Zimbabwe : la nouvelle taxe sur les produits alimentaires fâche les populations

La nouvelle taxe alimentaire au Zimbabwe divise le pays. © Telegraph.co.uk

Le Zimbabwe traverse une grave crise financière depuis une quinzaine d’années.  Avec une augmentation du taux de chômage, son économie peine à tourner convenablement.  Pour tenter de redresser les caisses, le gouvernement a lancé en novembre dernier une nouvelle monnaie « billets d’obligation » qui n’a pas produit un résultat satisfaisant. L’équipe du président Mugabe vient d’adopter une nouvelle taxe sur les produits alimentaires.

Un projet pour redresser l’économie du pays

En décembre dernier, le parlement avait décidé d’augmenter plusieurs taxes en ce début d’année. Il avait déclaré que les hausses toucheraient tous les produits de luxe, les carburants, les cigarettes, la friperie, la téléphonie mobile, internet et les biens alimentaires. La nouvelle loi de finances comporterait une série de taxes sur les produits de larges consommations. Parmi les nouveautés, il était mentionné par exemple sur la loi des finances de la nouvelle année une possible augmentation de 8 et 14% sur le prix du carburant. Le parlement a également prévu augmenter les prix du tabac de 10% et les véhicules tout terrain de 30%.

Un des plus importants changements du projet annoncé est le relèvement du taux de la TVA de 2%. Cette mesure entrainera une augmentation de tous les produits de large consommation, mais surtout des prix des produits agroalimentaires en premier. Bien que l’impact négatif sur le porte-monnaie des ménages du projet ait été relevé à cet instant, le parlement comptait le mettre en application dès la rentrée 2017. Ces premières décisions ont été appliquées par le gouvernement avec la mise en place de la nouvelle taxe alimentaire


Augmentation de la taxe sur les produits alimentaires, le peuple en difficulté

Au Zimbabwe une nouvelle mesure vient d’être adoptée par le gouvernement, il s’agit de la taxe de 15% sur les produits alimentaires. L’objectif de cette nouvelle taxe entre dans les résolutions prises par le parlement en décembre dernier, c’est-à-dire ravitailler les caisses vidées par les différentes crises économiques qui frappent le pays depuis quelques années. Cette taxe vise principalement la viande, les pommes de terre, la margarine selon le ministère des Finances.

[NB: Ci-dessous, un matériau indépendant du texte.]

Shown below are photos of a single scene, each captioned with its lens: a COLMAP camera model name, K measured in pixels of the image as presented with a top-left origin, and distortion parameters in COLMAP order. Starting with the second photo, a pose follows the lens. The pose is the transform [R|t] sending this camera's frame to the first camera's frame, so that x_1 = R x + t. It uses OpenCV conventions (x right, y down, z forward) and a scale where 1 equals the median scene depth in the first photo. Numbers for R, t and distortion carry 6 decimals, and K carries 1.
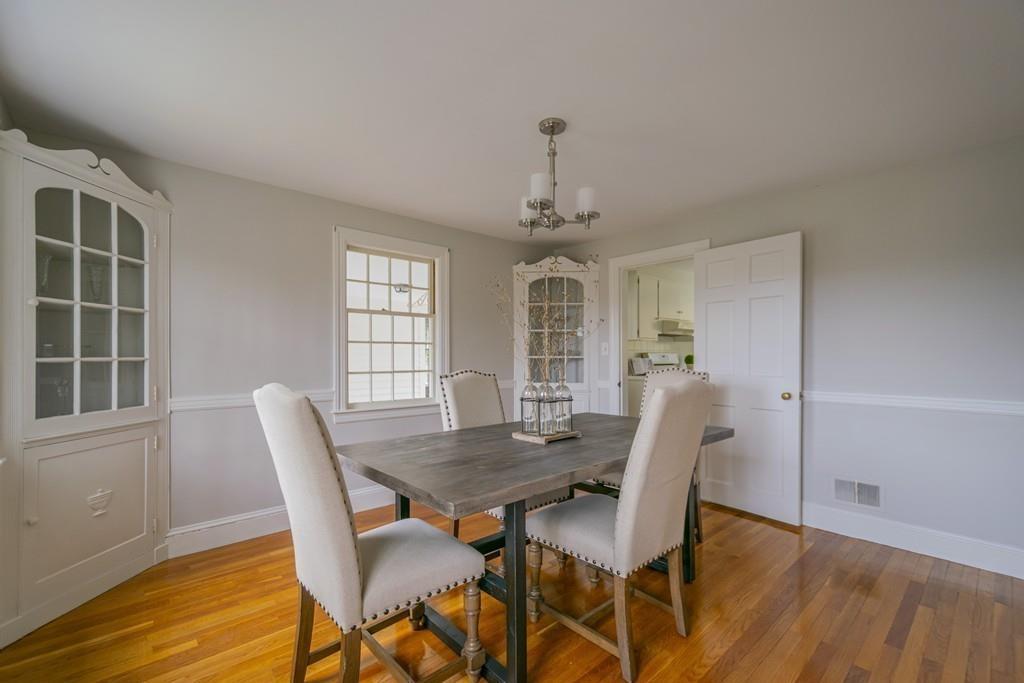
lens RADIAL K [[446.5, 0, 519.6], [0, 446.5, 355.2], [0, 0, 1]] dist [0.011089, 0.000088]
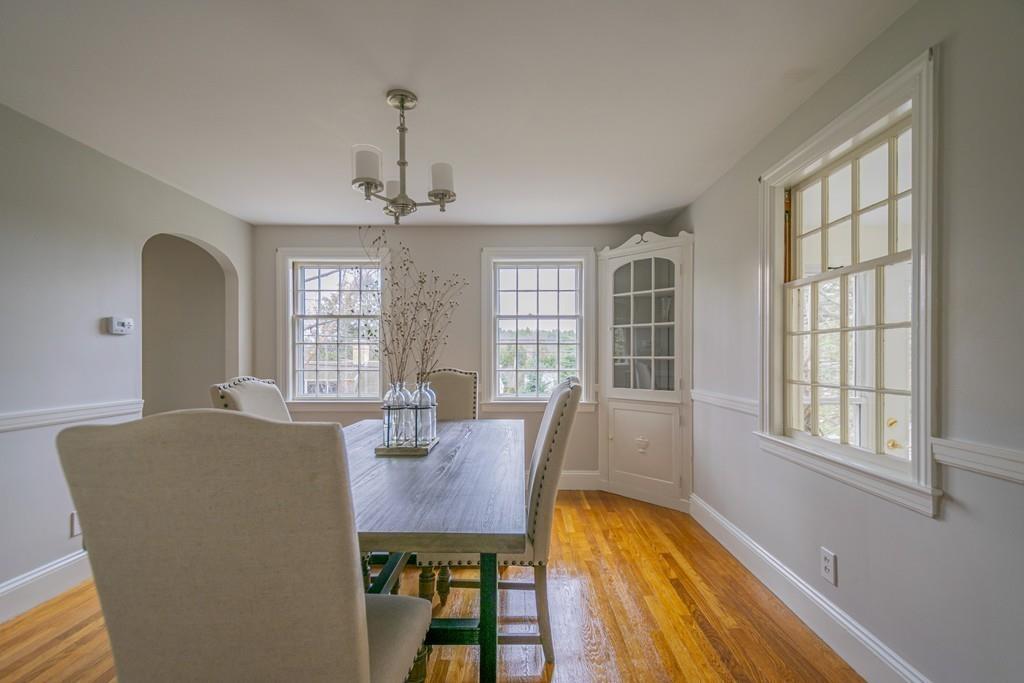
lens RADIAL K [[446.5, 0, 519.6], [0, 446.5, 355.2], [0, 0, 1]] dist [0.011089, 0.000088]
pose [[-0.690745, -0.001002, -0.723097, 0.551475], [-0.000084, 0.999999, -0.001305, 0.002696], [0.723098, -0.000841, -0.690745, 1.797001]]
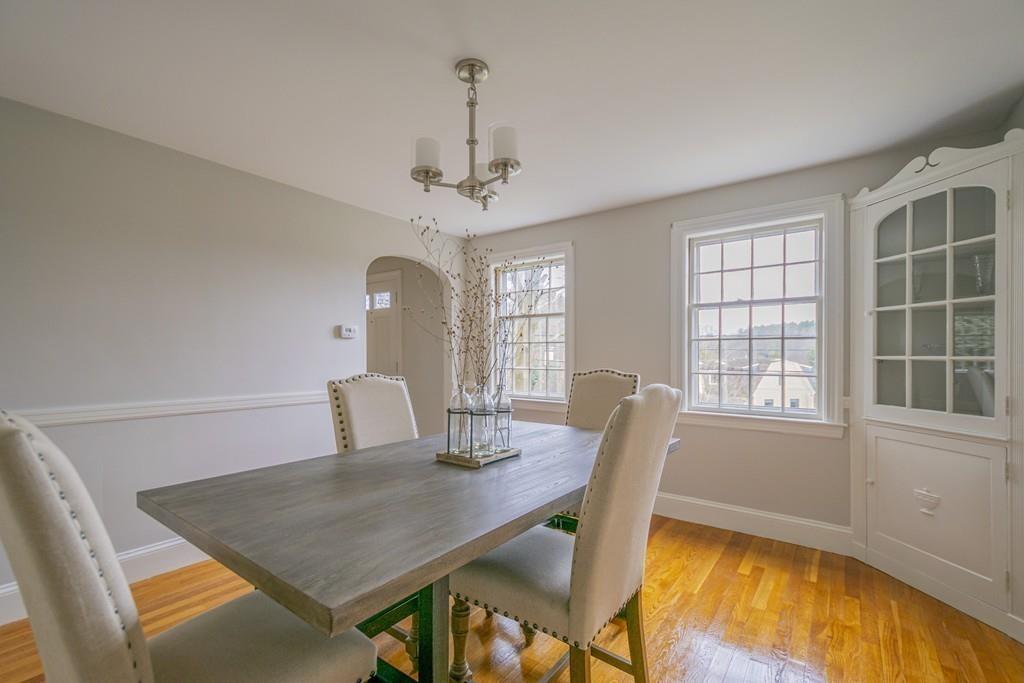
lens RADIAL K [[453.6, 0, 509.4], [0, 453.6, 354.3], [0, 0, 1]] dist [0.003178, -0.000444]
pose [[-0.985483, -0.001028, -0.169768, 0.148036], [-0.000964, 0.999999, -0.000459, 0.002505], [0.169769, -0.000289, -0.985484, 1.828661]]
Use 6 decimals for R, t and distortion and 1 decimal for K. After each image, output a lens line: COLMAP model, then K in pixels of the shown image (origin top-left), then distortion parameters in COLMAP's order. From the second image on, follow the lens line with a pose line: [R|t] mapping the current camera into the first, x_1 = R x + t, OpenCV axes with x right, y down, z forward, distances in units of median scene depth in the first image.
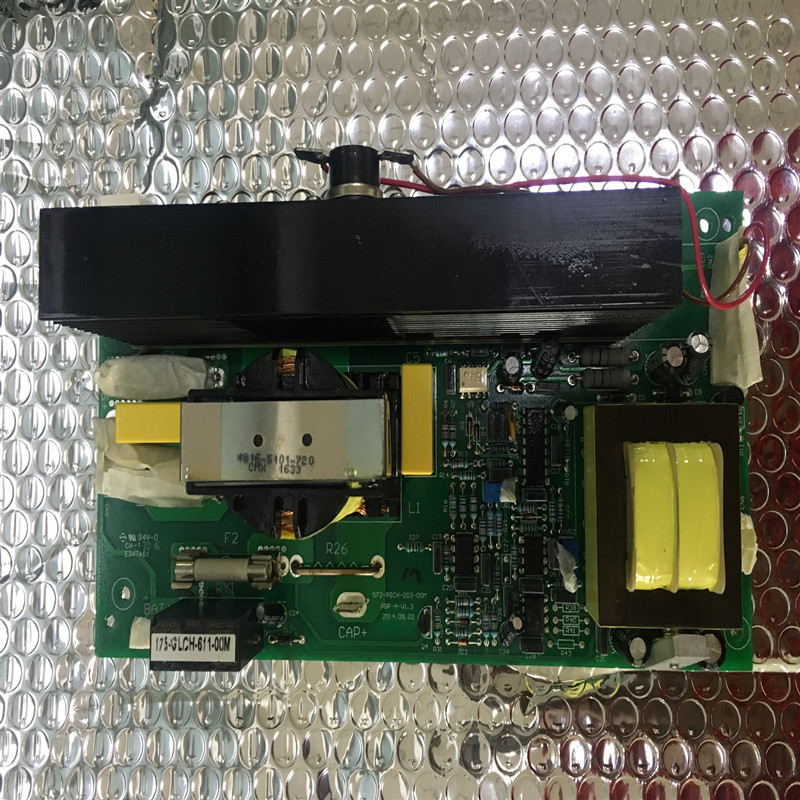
lens RADIAL K [[914.5, 0, 397.0], [0, 914.5, 403.2], [0, 0, 1]] dist [-0.004500, 0.000000]
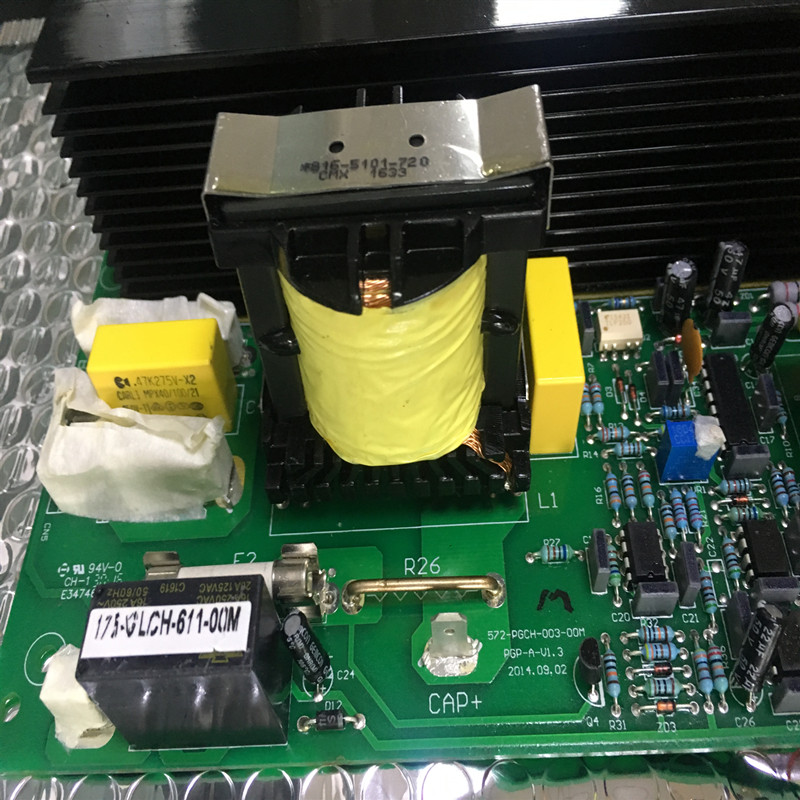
lens RADIAL K [[914.5, 0, 374.4], [0, 914.5, 497.9], [0, 0, 1]] dist [-0.004500, 0.000000]
pose [[0.999981, 0.006088, 0.001268, -0.103815], [-0.004312, 0.825794, -0.563955, 0.487059], [-0.004481, 0.563939, 0.825805, 0.515553]]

Cette nouvelle taxe n’est pas appréciée, car le Zimbabwe traverse une grave crise financière, l’économie tourne au ralenti. Plus de 90 % de la population active n’a pas d’emplois formels et le gouvernement a des difficultés à payer les fonctionnaires. Cette décision a été dénoncée par l’opposition qui l’a qualifiée de mesure « anti-peuple ».

Selon Obert Gutu, porte-parole du Mouvement pour le changement démocratique, principal parti de l’opposition, le gouvernement ne pense pas aux conditions de vie difficiles du peuple et prend plaisir à le voir souffrir. Il a déclaré auprès d’une agence de presse que : « Les pauvres vont avoir encore plus de mal à acheter de la viande. Les prix des marchandises de base vont forcément grimper ».

Malgré le soulèvement et le mécontentement de la population, le gouvernement compte bien appliquer cette nouvelle taxe et mettre en application les engagements pris en décembre dernier en ce qui concerne le redressement financier du pays.